## Extracted text
========================================

About the Blog Author: Dr. Christine Ewers is an evolutionary biologist and postdoc at the Zoological Museum of the Kiel University in Germany. She uses aquatic invertebrates to reconstruct anthropogenically driven change and life history evolution. Follow Christine on twitter @ewers_c or via her website.

 

 

 

 

Oysters are not only an expensive delicacy, but also keystone species and ecosystem engineers. Unfortunately, they are threatened at a global scale by overfishing, pollution and climate change (Beck et al. 2011), which means their decline has tremendous impacts for foodies and coastal ecosystems alike. Like many other species, the European oyster Ostrea edulis L. has declined throughout its range in the past 150 years. Most drastically, it went locally extinct in the German and Danish Wadden Sea around 1930, presumably due to a combination of overfishing, harsh winters and disease. What I find curious is that it has not yet recolonized this habitat, even though fishing ceased decades ago, and much of the Wadden Sea is now a protected nature reserve (Fig. 1).

Figure 1. Current distribution of the European oyster Ostrea edulis L. Note its absence from the Wadden Sea. Map taken from the Ocean Biogeographic Information Network (OBIS).

========================================

## Records
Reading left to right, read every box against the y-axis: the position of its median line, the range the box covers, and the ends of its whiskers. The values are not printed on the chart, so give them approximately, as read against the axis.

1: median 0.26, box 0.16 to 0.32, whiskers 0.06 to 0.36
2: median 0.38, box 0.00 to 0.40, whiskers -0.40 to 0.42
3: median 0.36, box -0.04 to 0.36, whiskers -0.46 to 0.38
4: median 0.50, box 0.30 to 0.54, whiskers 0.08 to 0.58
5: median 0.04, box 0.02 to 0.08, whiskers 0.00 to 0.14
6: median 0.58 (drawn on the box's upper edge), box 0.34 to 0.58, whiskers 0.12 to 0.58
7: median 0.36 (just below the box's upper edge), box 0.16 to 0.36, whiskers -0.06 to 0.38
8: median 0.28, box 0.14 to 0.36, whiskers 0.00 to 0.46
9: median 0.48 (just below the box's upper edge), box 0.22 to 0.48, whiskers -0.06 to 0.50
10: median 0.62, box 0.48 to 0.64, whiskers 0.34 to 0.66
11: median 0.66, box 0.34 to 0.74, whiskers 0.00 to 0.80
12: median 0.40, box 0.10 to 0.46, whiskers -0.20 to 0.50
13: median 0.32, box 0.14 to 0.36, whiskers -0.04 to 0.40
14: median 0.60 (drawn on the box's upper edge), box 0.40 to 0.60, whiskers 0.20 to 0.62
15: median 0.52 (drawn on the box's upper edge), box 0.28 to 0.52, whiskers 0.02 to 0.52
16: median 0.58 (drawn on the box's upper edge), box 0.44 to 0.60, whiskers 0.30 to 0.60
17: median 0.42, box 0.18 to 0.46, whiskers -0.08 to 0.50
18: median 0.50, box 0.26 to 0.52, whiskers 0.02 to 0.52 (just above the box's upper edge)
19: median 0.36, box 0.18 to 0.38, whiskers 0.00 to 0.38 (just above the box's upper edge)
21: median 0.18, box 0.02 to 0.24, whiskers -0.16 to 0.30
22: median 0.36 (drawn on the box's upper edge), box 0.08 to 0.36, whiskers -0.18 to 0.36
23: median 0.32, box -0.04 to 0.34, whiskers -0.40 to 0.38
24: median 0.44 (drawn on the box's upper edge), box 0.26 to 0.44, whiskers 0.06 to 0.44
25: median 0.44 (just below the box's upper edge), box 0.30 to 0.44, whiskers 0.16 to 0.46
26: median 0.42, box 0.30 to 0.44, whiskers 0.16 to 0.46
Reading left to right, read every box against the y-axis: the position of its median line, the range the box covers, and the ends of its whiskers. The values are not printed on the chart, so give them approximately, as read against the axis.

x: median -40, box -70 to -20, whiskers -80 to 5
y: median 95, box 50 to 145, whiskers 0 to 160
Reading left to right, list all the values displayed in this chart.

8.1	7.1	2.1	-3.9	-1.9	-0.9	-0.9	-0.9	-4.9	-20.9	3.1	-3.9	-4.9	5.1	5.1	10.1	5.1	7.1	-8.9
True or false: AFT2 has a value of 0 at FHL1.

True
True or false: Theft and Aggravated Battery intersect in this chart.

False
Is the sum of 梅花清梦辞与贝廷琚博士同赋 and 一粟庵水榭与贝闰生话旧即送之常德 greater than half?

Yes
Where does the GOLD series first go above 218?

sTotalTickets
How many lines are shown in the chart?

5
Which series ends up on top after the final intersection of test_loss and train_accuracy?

========================================

## Assigned task A
Answer these questions from the oyster blog excerpt:
(i) At what institution does the author work as a postdoc?
(ii) Around what year did Ostrea edulis go locally extinct in the German and Danish Wadden Sea?
(iii) From what source is the map in Figure 1 taken?
## Assigned task B
Say whether each statement agrees with the oyster blog excerpt, and quote the words that decide it:
(i) The author uses aquatic invertebrates to reconstruct anthropogenically driven change.
(ii) The European oyster has declined throughout its range over the past 50 years.
(iii) Oyster fishing in the Wadden Sea continues today.
## Assigned task C
From the oyster blog excerpt, reproduce word for word the stretch from "Oysters are not" through "reserve (Fig. 1).".

## Written reply A
(i) The Zoological Museum of the Kiel University in Germany.
(ii) Around 1930.
(iii) The Ocean Biogeographic Information Network (OBIS).

## Written reply B
(i) Yes: "She uses aquatic invertebrates to reconstruct anthropogenically driven change and life history evolution."
(ii) No: "has declined throughout its range in the past 150 years."
(iii) No: "even though fishing ceased decades ago"

## Written reply C
Oysters are not only an expensive delicacy, but also keystone species and ecosystem engineers. Unfortunately, they are threatened at a global scale by overfishing, pollution and climate change (Beck et al. 2011), which means their decline has tremendous impacts for foodies and coastal ecosystems alike. Like many other species, the European oyster Ostrea edulis L. has declined throughout its range in the past 150 years. Most drastically, it went locally extinct in the German and Danish Wadden Sea around 1930, presumably due to a combination of overfishing, harsh winters and disease. What I find curious is that it has not yet recolonized this habitat, even though fishing ceased decades ago, and much of the Wadden Sea is now a protected nature reserve (Fig. 1).